Stored entries:
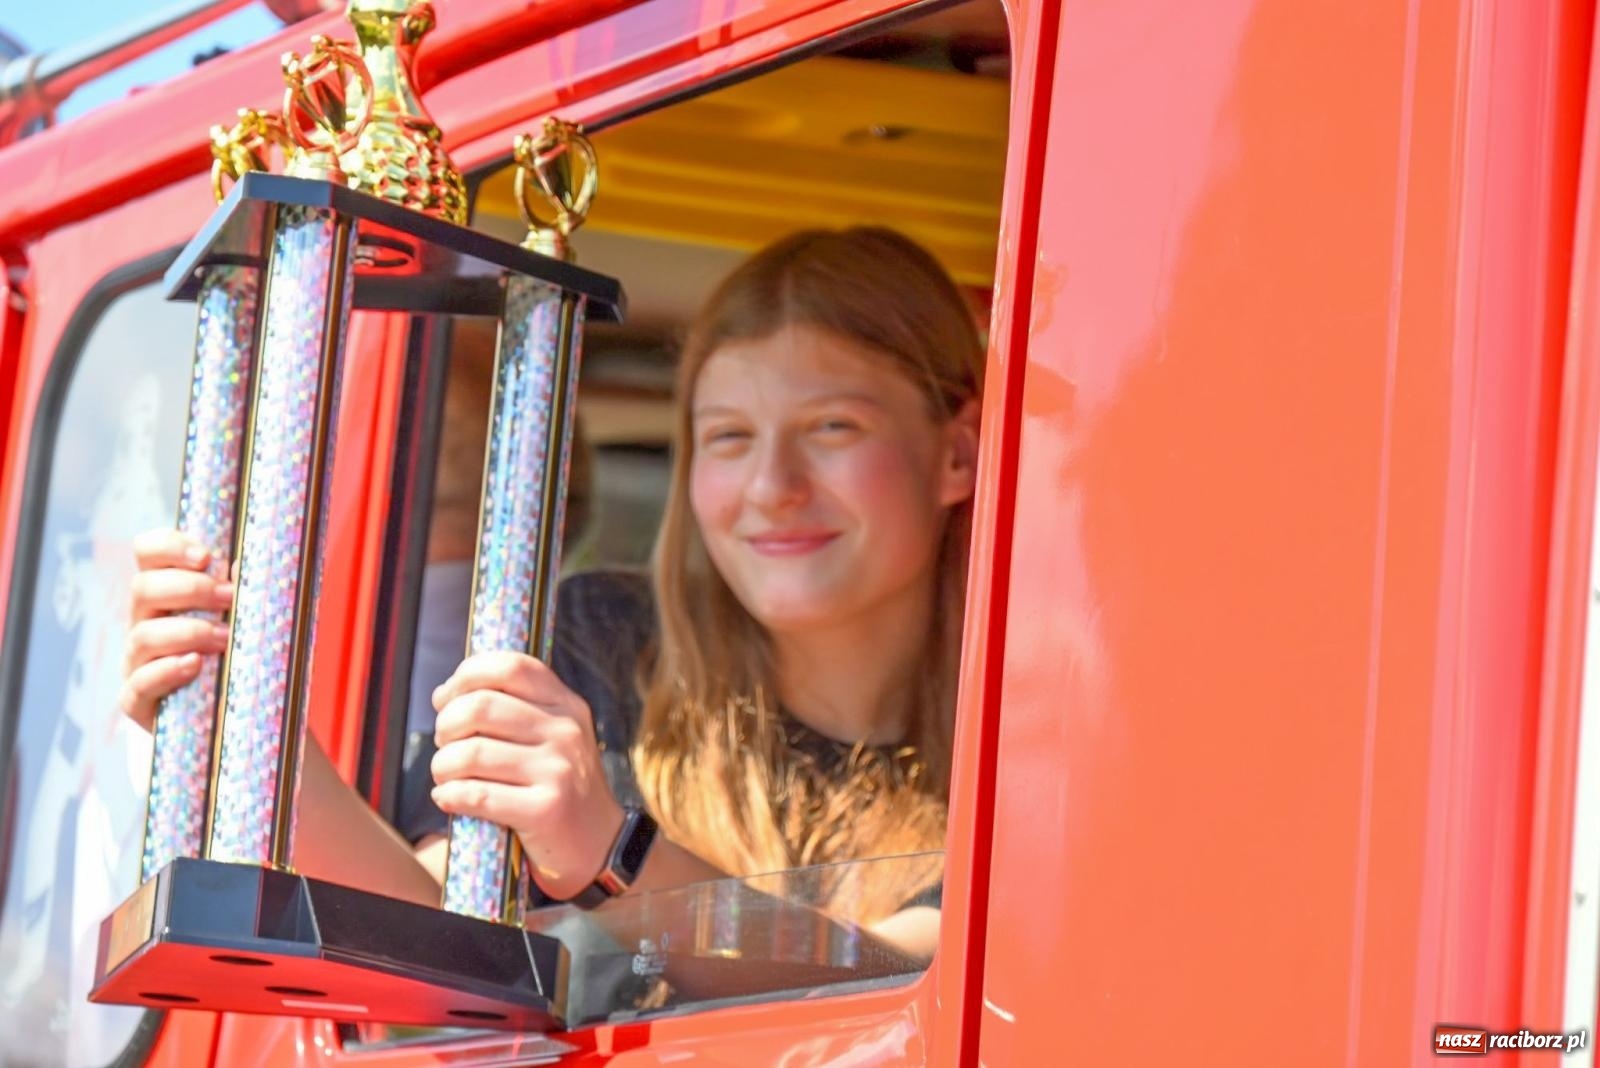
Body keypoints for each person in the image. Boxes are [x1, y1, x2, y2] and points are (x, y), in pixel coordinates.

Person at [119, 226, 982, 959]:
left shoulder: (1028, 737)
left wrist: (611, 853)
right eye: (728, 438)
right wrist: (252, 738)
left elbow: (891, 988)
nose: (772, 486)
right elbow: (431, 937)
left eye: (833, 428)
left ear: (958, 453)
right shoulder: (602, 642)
...
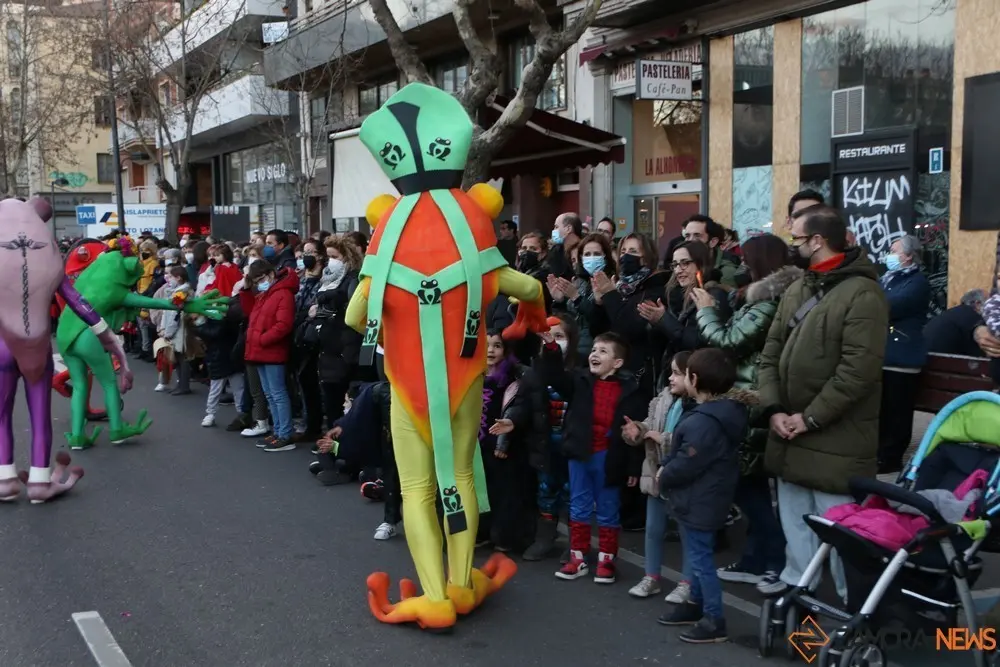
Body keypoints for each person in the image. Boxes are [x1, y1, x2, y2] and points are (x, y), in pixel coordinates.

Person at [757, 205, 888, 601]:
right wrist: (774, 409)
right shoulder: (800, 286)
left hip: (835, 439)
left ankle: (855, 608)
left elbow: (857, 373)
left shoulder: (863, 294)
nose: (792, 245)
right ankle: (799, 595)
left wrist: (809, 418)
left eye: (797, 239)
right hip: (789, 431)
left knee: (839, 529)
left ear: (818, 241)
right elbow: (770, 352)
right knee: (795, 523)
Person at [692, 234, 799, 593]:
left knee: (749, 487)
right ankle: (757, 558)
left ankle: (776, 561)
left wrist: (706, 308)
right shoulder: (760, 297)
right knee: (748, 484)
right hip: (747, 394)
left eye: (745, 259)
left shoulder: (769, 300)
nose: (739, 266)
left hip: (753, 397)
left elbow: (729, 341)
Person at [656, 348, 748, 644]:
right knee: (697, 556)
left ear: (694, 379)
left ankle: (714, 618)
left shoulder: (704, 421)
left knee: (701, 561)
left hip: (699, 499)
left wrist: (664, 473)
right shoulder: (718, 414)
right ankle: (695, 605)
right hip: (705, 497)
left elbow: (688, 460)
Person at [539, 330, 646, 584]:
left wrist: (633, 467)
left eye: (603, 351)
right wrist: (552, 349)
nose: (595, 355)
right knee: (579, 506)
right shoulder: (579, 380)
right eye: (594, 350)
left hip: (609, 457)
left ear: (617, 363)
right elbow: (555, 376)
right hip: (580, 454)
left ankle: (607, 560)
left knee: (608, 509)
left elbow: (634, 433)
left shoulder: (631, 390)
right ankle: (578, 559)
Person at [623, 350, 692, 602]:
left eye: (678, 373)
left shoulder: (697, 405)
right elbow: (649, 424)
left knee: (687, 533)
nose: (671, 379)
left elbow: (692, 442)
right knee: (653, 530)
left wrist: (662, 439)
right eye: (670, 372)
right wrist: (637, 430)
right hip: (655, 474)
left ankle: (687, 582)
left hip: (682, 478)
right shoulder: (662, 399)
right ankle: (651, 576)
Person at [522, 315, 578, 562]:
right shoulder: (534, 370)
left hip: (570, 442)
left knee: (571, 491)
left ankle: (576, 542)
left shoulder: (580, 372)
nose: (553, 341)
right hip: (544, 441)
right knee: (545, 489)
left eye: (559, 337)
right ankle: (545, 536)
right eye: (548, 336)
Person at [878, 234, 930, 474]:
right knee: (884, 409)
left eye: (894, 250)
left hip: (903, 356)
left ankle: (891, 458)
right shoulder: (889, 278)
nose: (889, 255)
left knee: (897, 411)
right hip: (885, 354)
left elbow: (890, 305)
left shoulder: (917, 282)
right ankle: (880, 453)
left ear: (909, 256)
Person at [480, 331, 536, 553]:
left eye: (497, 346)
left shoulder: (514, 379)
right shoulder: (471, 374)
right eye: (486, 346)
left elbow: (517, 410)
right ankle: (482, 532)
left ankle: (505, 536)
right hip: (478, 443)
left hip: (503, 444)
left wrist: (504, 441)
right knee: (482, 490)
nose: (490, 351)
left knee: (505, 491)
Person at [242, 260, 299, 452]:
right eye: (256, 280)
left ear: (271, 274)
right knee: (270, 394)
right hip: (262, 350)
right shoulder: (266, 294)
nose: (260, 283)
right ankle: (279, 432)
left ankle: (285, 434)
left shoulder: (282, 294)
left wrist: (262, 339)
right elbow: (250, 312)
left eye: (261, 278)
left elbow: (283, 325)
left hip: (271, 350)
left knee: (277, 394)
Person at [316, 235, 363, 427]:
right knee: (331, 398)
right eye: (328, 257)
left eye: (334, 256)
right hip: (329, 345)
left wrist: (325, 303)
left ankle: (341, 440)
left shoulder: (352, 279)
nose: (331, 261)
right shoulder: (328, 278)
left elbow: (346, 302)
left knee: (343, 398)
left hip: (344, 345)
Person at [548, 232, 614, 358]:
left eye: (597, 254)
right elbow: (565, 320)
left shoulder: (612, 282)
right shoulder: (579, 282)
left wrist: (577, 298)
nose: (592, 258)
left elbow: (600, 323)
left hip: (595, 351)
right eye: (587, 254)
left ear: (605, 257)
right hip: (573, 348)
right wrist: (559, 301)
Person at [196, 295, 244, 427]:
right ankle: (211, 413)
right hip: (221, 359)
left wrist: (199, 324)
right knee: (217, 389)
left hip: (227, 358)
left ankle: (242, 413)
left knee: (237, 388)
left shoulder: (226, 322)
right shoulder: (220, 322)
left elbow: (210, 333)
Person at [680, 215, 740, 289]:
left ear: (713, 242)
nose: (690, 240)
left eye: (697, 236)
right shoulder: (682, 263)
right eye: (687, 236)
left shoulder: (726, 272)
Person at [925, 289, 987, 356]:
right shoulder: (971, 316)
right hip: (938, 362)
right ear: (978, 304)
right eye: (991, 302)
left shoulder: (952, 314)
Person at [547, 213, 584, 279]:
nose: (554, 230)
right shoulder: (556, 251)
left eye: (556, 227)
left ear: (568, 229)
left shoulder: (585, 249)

Exercise requirements:
When you reach the line holding "left hip: (682, 478)" in the records above, begin reproducing exactly, stop after the line holding "left hip: (595, 351)", and output nothing else.

Output of the task:
left hip: (682, 478)
right shoulder: (662, 399)
right ankle: (651, 576)
Person at [522, 315, 578, 562]:
right shoulder: (534, 370)
left hip: (570, 442)
left knee: (571, 491)
left ankle: (576, 542)
left shoulder: (580, 372)
nose: (553, 341)
right hip: (544, 441)
right knee: (545, 489)
left eye: (559, 337)
right ankle: (545, 536)
right eye: (548, 336)
Person at [878, 234, 930, 474]:
right knee: (884, 409)
left eye: (894, 250)
left hip: (903, 356)
left ankle: (891, 458)
right shoulder: (889, 278)
nose: (889, 255)
left knee: (897, 411)
right hip: (885, 354)
left elbow: (890, 305)
left shoulder: (917, 282)
right ankle: (880, 453)
left ear: (909, 256)
Person at [480, 331, 536, 553]:
left eye: (497, 346)
left shoulder: (514, 379)
right shoulder: (471, 374)
right eye: (486, 346)
left elbow: (517, 410)
right ankle: (482, 532)
left ankle: (505, 536)
right hip: (478, 443)
left hip: (503, 444)
left wrist: (504, 441)
right knee: (482, 490)
nose: (490, 351)
left knee: (505, 491)
Person at [242, 260, 299, 452]:
right eye: (256, 280)
left ear: (271, 274)
right knee: (270, 394)
right hip: (262, 350)
right shoulder: (266, 294)
nose: (260, 283)
right ankle: (279, 432)
left ankle: (285, 434)
left shoulder: (282, 294)
left wrist: (262, 339)
right elbow: (250, 312)
left eye: (261, 278)
left elbow: (283, 325)
left hip: (271, 350)
left knee: (277, 394)
Person at [316, 235, 363, 427]:
right knee: (331, 398)
right eye: (328, 257)
left eye: (334, 256)
right hip: (329, 345)
left wrist: (325, 303)
left ankle: (341, 440)
left shoulder: (352, 279)
nose: (331, 261)
right shoulder: (328, 278)
left elbow: (346, 302)
left knee: (343, 398)
left hip: (344, 345)
Person at [548, 232, 614, 358]:
left eye: (597, 254)
right elbow: (565, 320)
left shoulder: (612, 282)
right shoulder: (579, 282)
left wrist: (577, 298)
nose: (592, 258)
left elbow: (600, 323)
left hip: (595, 351)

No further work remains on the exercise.